Abstracting recursion over AST
Something that I think is realy useful when working with abstract syntax trees, is the possibility to do tree transformations. Trees transaformations can be used to add information to the AST from a semantic analysis, add positions, do optimizations, inline functions, etc. In this post I show what I learned after trying to achieve good tree transformations API in my code.
First things first: I’m using a boolean language with variables as example here. I know that real world examples tend to be much more complex. Also, keep in mind that the things shown here represent my personal opinion but I will try to explain the trade-offs as much as possible, in any case, spoiler alert; it may not be the most type safe option available, I will try to explain why later.
You can find the code here!
The Language
So this is the OCaml type for the AST
type expr =
Bool of bool
| And of expr * expr
| Or of expr * expr
| Not of expr
| Var of string
The Var
is just for making it possible to represent unoptimizable
branches in the AST. Otherwise the notion of interpreting and optimizing
would colide.
(Not (Not x)) ~> x
Our first optimization is solving (Not (Not x))
expressions to
x
. The code start like this:
let rec notnot = function
| Not (Not a) -> notnot a
| ...
Of course this is not valid OCaml code. The ...
need to be replaced
with all the branches. I may be tempted to do this:
let rec notnot = function
| Not (Not a) -> notnot a
| expr -> expr
But then the expression (And (Not (Not x), ...))
would not be optmized.
We need to carry our tree transformation recursively over the AST:
let rec notnot = function
| Not (Not a) -> notnot a
| And (a, b) -> And (notnot a, notnot b)
| Or (a, b) -> Or (notnot a, notnot b)
| Not a -> Not (notnot a)
| Bool _ as a -> a
| Var _ as a -> a
Now if we do another tree transformation we need to repeat all the recursion boilerplate again. This is not a problem with a small AST as we have here but it becomes tedious when the AST starts to grow.
Abstracting recursion
So this is the first lesson I learned from these tries:
- Try to squish all the AST in on type as much as possible.
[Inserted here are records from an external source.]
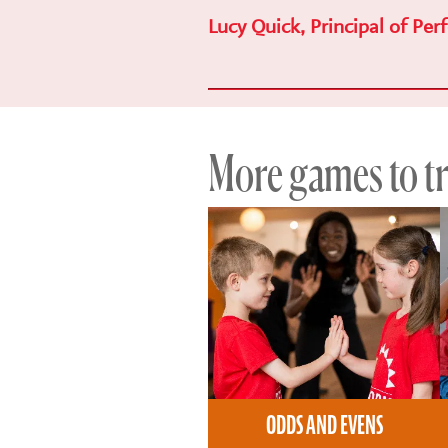
Lucy Quick, Principal of Per
More games to try
ODDS AND EVENS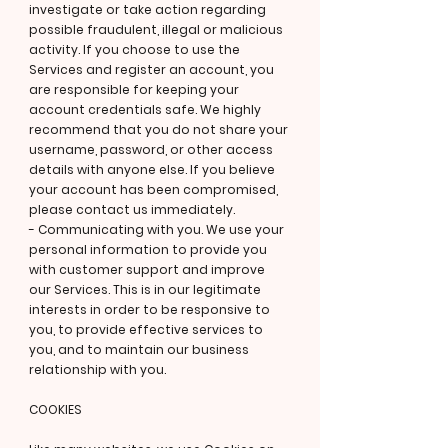
investigate or take action regarding
possible fraudulent, illegal or malicious
activity. If you choose to use the
Services and register an account, you
are responsible for keeping your
account credentials safe. We highly
recommend that you do not share your
username, password, or other access
details with anyone else. If you believe
your account has been compromised,
please contact us immediately.
- Communicating with you. We use your
personal information to provide you
with customer support and improve
our Services. This is in our legitimate
interests in order to be responsive to
you, to provide effective services to
you, and to maintain our business
relationship with you.
COOKIES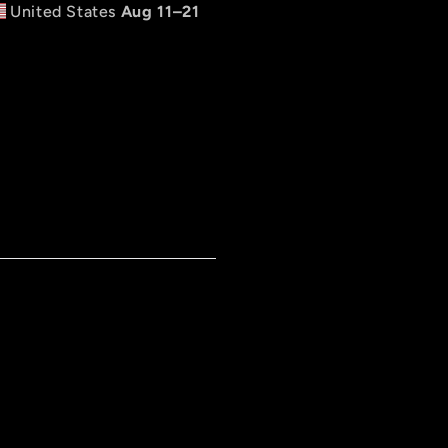
United States
Aug 11⁠–21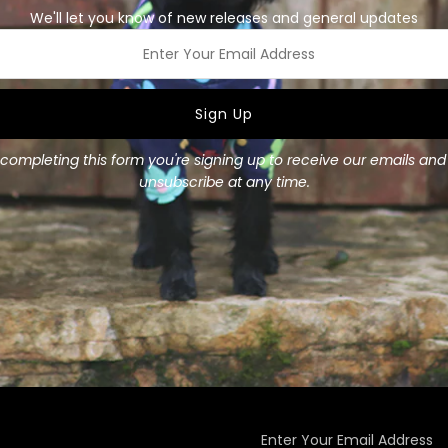
We'll let you know of new releases and general updates
Our colourful 100% rayon ba
Small and Large.
ss
Size Guide:
Small - up to 21 inches wid
completing this form you're signing up to receive our emails an
Large - up to 31 inches wid
unsubscribe at any time.
Enter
This will simplify a lot the tree transformations because if you have an AST spanning 5 types for example, to write a complete tree transformation you’ll need to write, at last: 5 functions, just to carry the recursion over the AST.
The down side here is that a complex AST have multiple levels, for example: a complete programming language may have a type for statements and another for expressions. Squishing statements and expressions make possible to construct expressions containing statements which may be invalid in that programming language. Because of this the user of the API has to deal with invalid cases and the AST is NOT VALID BY CONSTRUCTION.
My argument here is that is simpler to: 1) use a simpler grammar and simpler AST that is not valid by construction and do validation as second phase action than 2) write a strictier grammar and use a valid by construction AST with multiple types. You can also use both, start with simpler AST and write a function that maps that simpler AST to a correct by construction AST type.
That said, it is possible to abstract the recursion of the previous optimization: We receive a function that represents some transformation and we call it in all the recursive cases in our AST:
let transf' f = function
| Bool _ as b -> b
| Var _ as v -> v
| And (a, b) -> And (f a, f b)
| Or (a, b) -> Or (f a, f b)
| Not a -> Not (f a)
Now we can redefine our notnot
optimization like this
let rec notnot' = function
| Not (Not a) -> notnot' a
| expr -> transf' notnot' expr
And this is the second lesson I learned:
- Write a function to carry the recursion for you.
- Given the AST type
t
:- A transformation is a function
t -> t
- Receive a tranformation
f : t -> t
and an expressionexpr : t
and call/carry the transformation over all the recursive branches oft
- A transformation is a function
- Given the AST type
As a side note, in the gist there are two functions transf
and transf'
.
The difference is that transf
calls the f
function again after recursing,
in the Not
case:
(* transf *)
| Not a -> f (Not (f a))
(* transf' *)
| Not a -> Not (f a)
I couldn’t find an example but I guess that transf
is more susceptible to falling
in an infinite loop depending on f
.
Abstracting the recursion make the intended transformation evident and this is very important because tree transformations may introduce unsoundness or bugs.